When the Lake Pepin Legacy Alliance created a survey regarding boat groundings in Lake Pepin, they weren’t sure what to expect for responses. They received a couple of surprises.
One pleasant surprise was that 350 people filled out the survey. Another surprise was that of those respondents, 40.7% had been involved in at least one boat grounding. Almost 20% said they had been grounded “a few times,” and 5.7% reported they had been involved in boat groundings “too many times to count.”
“This is a really good turnout for a survey like this,” said Riley Hince, executive director of LPLA. “We usually focus on the upper portion of Lake Pepin and the boat groundings happening there just because that is where it is filling in with sediment, but what we also found through the survey is that a number of people had experienced boat groundings further downstream in Lake Pepin.”
Respondents cited several locations where sediment coming into the lake from Mississippi River tributaries had created sandbars that had caused groundings.
“The overwhelming majority do happen around Lighthouse Island, which is where the main channel opens up into the lake,” Hince said. “If you’re heading downstream, it is on the left and is the island that extends farthest into the lake.”
Hince said it is often a problem when boaters are heading upstream and hit the sediment which makes the lake very shallow as far as 300 yards below the island.

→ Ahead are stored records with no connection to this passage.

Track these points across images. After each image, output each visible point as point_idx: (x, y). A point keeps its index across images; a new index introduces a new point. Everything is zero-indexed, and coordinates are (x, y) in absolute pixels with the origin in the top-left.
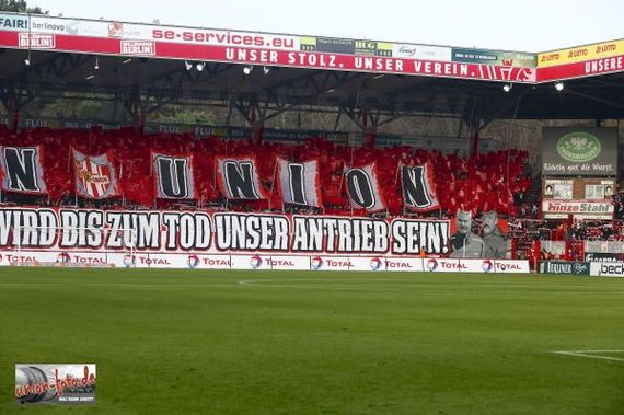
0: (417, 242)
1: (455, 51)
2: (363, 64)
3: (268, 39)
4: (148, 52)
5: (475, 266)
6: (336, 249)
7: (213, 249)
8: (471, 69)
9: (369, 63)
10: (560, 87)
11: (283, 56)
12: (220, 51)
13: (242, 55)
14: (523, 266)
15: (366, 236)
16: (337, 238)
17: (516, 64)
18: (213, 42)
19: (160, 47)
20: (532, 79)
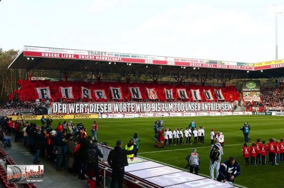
0: (227, 108)
1: (238, 63)
2: (219, 66)
3: (199, 61)
4: (173, 64)
5: (241, 113)
6: (211, 110)
7: (185, 111)
8: (241, 67)
9: (220, 66)
10: (262, 71)
11: (202, 65)
12: (189, 64)
13: (194, 65)
14: (250, 113)
15: (217, 107)
16: (211, 108)
17: (250, 66)
18: (187, 61)
19: (176, 63)
20: (253, 70)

It is hard to tell if groundings are increasing from the data in the survey, according to Hince, but she did highlight two factors that may have caused some of the boat groundings this year.
“In 2019, we had so much high water,” Hince said. “That is a key indicator, because if we have high water, there is probably going to be less boat groundings, but on the other side, all that high water moves a lot of sand and a lot of material. This year we have had lower water relative to last year, and we had all that sediment come in, so it makes sense that there has been a lot of boat groundings this year with lower water and the influx of sediment from the high water last year.”
While most boaters are able to get themselves out of a grounding, several each year hit hard enough that they require a tow, according to Hince. A hard grounding can also damage a boat and can result in broken bones, chipped teeth, and other personal injuries to passengers, who are not wearing seat belts as they would be in an automobile.
Hince said that one other concern is recreational boats meeting barges in narrow parts of the river.
“It kind of pushes recreational boats to the outer edges of the channel, and if they are not careful, it gets shallow so quickly,” she explained. “You need to be really careful if you are going beside a barge.”